### Task 1
Transcribe every line of the camera entries that come after the chemical industry news text, leaving the pictures out.

*** Opening Text section ***

CF Industries Holdings Inc. has consented to a change in its plans to buy certain assets of OCI NV (GM Aug. 10, 2015). On March 14, 2016, OCI NV announced that Consolidated Energy Ltd. has entered into a binding agreement with OCI to acquire a 50 percent stake in Natgasoline LLC. The acquisition will be made via G2X Energy Inc., a subsidiary of CEL. Natgasoline LLC is developing a greenfield methanol project in Beaumont, Texas.

CF, which entered into a combination agreement with OCI in August 2015 has consented to OCI’s entry into the agreement with G2X. As part of the consent, OCI agreed that CF has no further obligation to purchase an investment in the project under the combination agreement. CF is expected to have the option to participate in the project with a stake of up to 50 percent to be determined at a future date. OCI and CF intend to enter into an amended combination agreement that will reflect G2X’s participation in the project, the revised capital structure and the terms of CF’s option.

Originally, CF was to take a 45 percent stake in Natgasoline, subject to financing, with an option to buy OCI’s remaining stake at some later time.

BASF rumored to be considering a DuPont bid

Ludwigshafen, Germany—BASF SE is reportedly considering an offer to purchase DuPont Co., according to Bloomberg, although most financial analysts believe any potential deal is a longshot given that DuPont has already agreed to a merger with Dow Chemical Co. (GM Dec. 14, 2015). Sources told Bloomberg that BASF has made no formal approach to DuPont and neither company confirmed that negotiations were underway, but BASF reportedly did engage in discussions with DuPont before the merger with Dow was announced on Dec. 11. BASF is the world’s largest chemical company but has no seed business, and trails Syngenta AG and Bayer AG as the third largest producer of crop protection chemicals. A merger with DuPont would enlarge its agricultural chemical offerings and make it the second-largest producer of seed, behind Monsanto Co. The merger stakes were reportedly upped for BASF when Syngenta announced on Feb. 3 (GM Feb. 5, p. 18) that it was being acquired by China National Chemical Corp. (ChemChina) in a transaction valued at more than US$43 billion (US$465 per ordinary share). Analysts say a BASF/DuPont combination would face significant regulatory hurdles, however, and DuPont would likely have to pay Dow a termination fee of $1.9 billion if it decides to back out of their merger deal. Sources say BASF may opt instead to pursue some segment of DowDupont Inc. after the merged company splits off its agriculture, specialty chemicals, and materials segments as planned. Dow and DuPont’s merger of equals is the largest deal ever in the chemical industry, creating the world’s largest agriculture business and the second-largest chemical company, after BASF.

*** Closing Text section ***
*** Opening Information provided ***

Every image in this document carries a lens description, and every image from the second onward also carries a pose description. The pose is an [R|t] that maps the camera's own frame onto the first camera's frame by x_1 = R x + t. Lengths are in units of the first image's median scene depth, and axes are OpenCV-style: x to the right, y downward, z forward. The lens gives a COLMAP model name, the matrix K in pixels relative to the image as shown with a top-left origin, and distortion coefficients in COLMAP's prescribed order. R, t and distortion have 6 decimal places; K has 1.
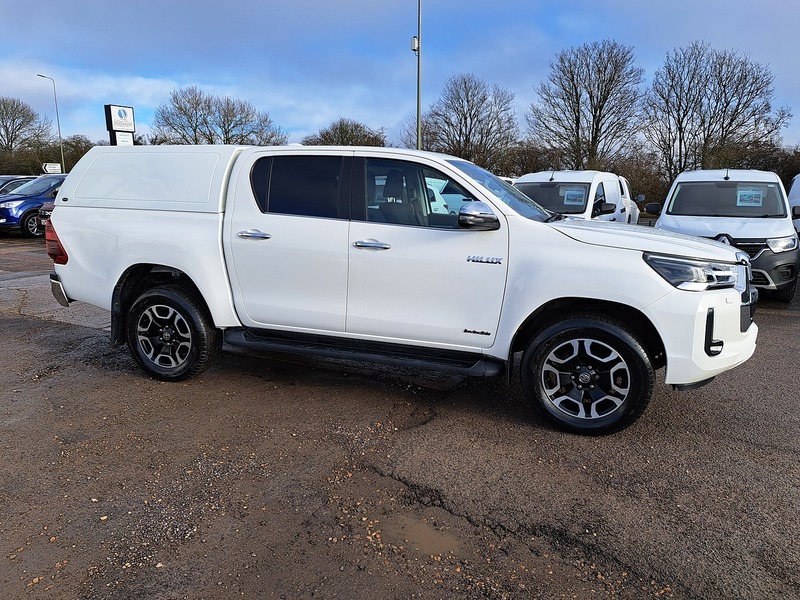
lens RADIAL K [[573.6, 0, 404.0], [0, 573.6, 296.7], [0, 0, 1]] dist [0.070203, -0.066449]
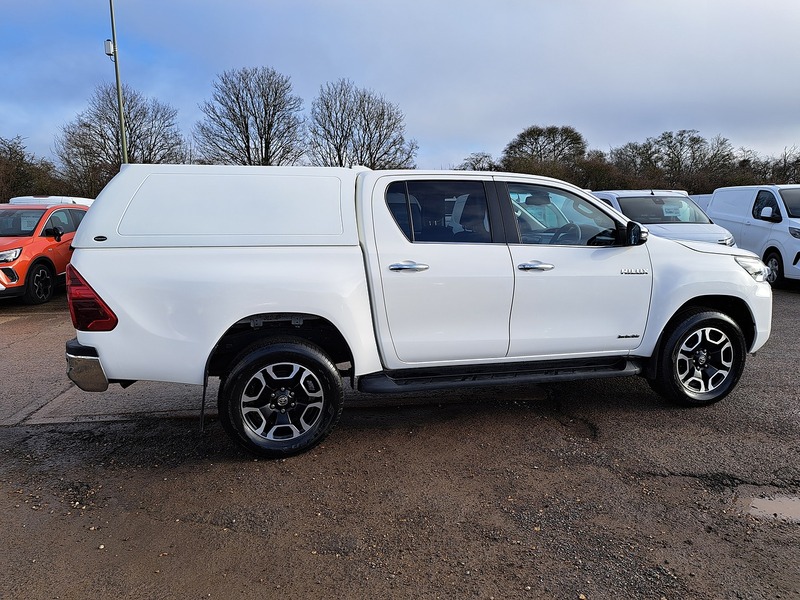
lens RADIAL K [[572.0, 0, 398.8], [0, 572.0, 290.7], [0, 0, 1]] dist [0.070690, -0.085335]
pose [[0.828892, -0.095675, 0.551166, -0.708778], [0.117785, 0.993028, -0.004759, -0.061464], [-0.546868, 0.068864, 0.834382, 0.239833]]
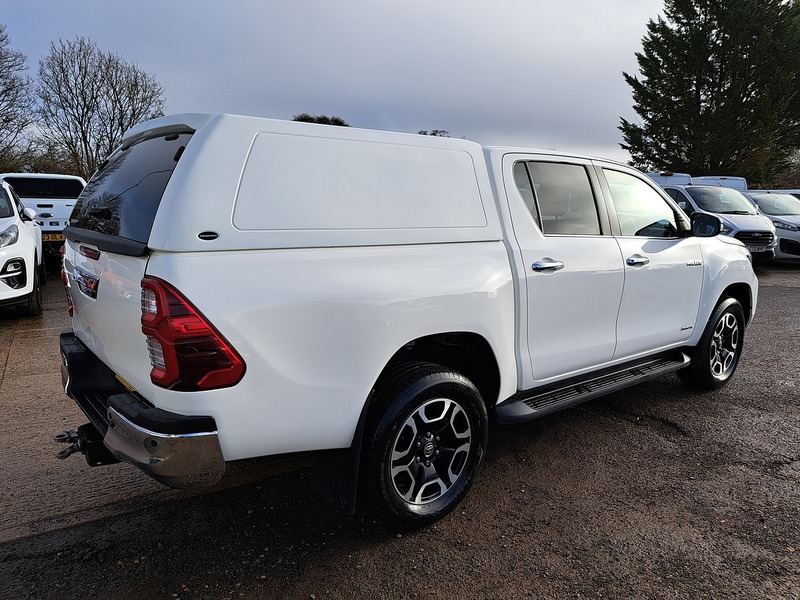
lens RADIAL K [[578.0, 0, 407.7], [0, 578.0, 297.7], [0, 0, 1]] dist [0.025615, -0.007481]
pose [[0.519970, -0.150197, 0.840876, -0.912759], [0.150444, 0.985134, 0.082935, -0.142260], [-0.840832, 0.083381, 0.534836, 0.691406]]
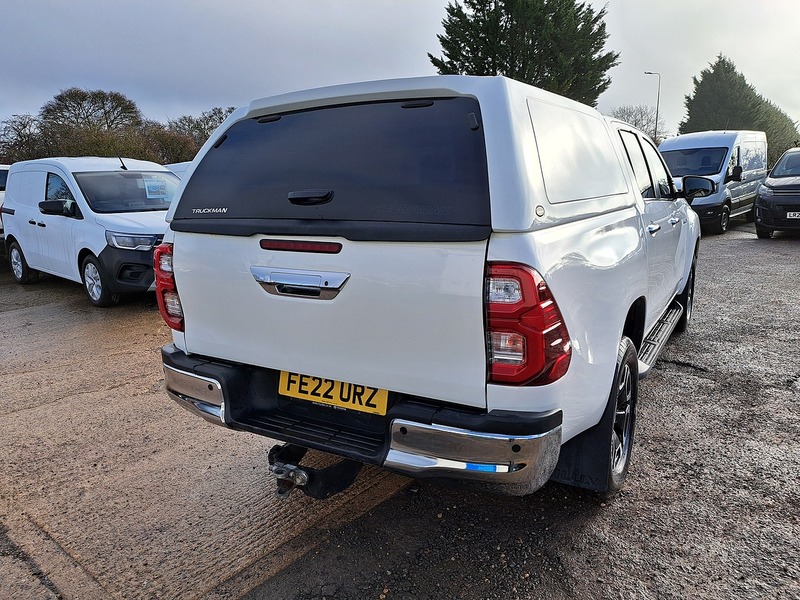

*** Closing Information provided ***

### Task 2
Restate word for word the passage of the chemical industry news text that opens with the words containing "CF Industries Holdings" and closes with "in Beaumont, Texas.".

### Response area 1
Every image in this document carries a lens description, and every image from the second onward also carries a pose description. The pose is an [R|t] that maps the camera's own frame onto the first camera's frame by x_1 = R x + t. Lengths are in units of the first image's median scene depth, and axes are OpenCV-style: x to the right, y downward, z forward. The lens gives a COLMAP model name, the matrix K in pixels relative to the image as shown with a top-left origin, and distortion coefficients in COLMAP's prescribed order. R, t and distortion have 6 decimal places; K has 1.
lens RADIAL K [[573.6, 0, 404.0], [0, 573.6, 296.7], [0, 0, 1]] dist [0.070203, -0.066449]
lens RADIAL K [[572.0, 0, 398.8], [0, 572.0, 290.7], [0, 0, 1]] dist [0.070690, -0.085335]
pose [[0.828892, -0.095675, 0.551166, -0.708778], [0.117785, 0.993028, -0.004759, -0.061464], [-0.546868, 0.068864, 0.834382, 0.239833]]
lens RADIAL K [[578.0, 0, 407.7], [0, 578.0, 297.7], [0, 0, 1]] dist [0.025615, -0.007481]
pose [[0.519970, -0.150197, 0.840876, -0.912759], [0.150444, 0.985134, 0.082935, -0.142260], [-0.840832, 0.083381, 0.534836, 0.691406]]

### Response area 2
CF Industries Holdings Inc. has consented to a change in its plans to buy certain assets of OCI NV (GM Aug. 10, 2015). On March 14, 2016, OCI NV announced that Consolidated Energy Ltd. has entered into a binding agreement with OCI to acquire a 50 percent stake in Natgasoline LLC. The acquisition will be made via G2X Energy Inc., a subsidiary of CEL. Natgasoline LLC is developing a greenfield methanol project in Beaumont, Texas.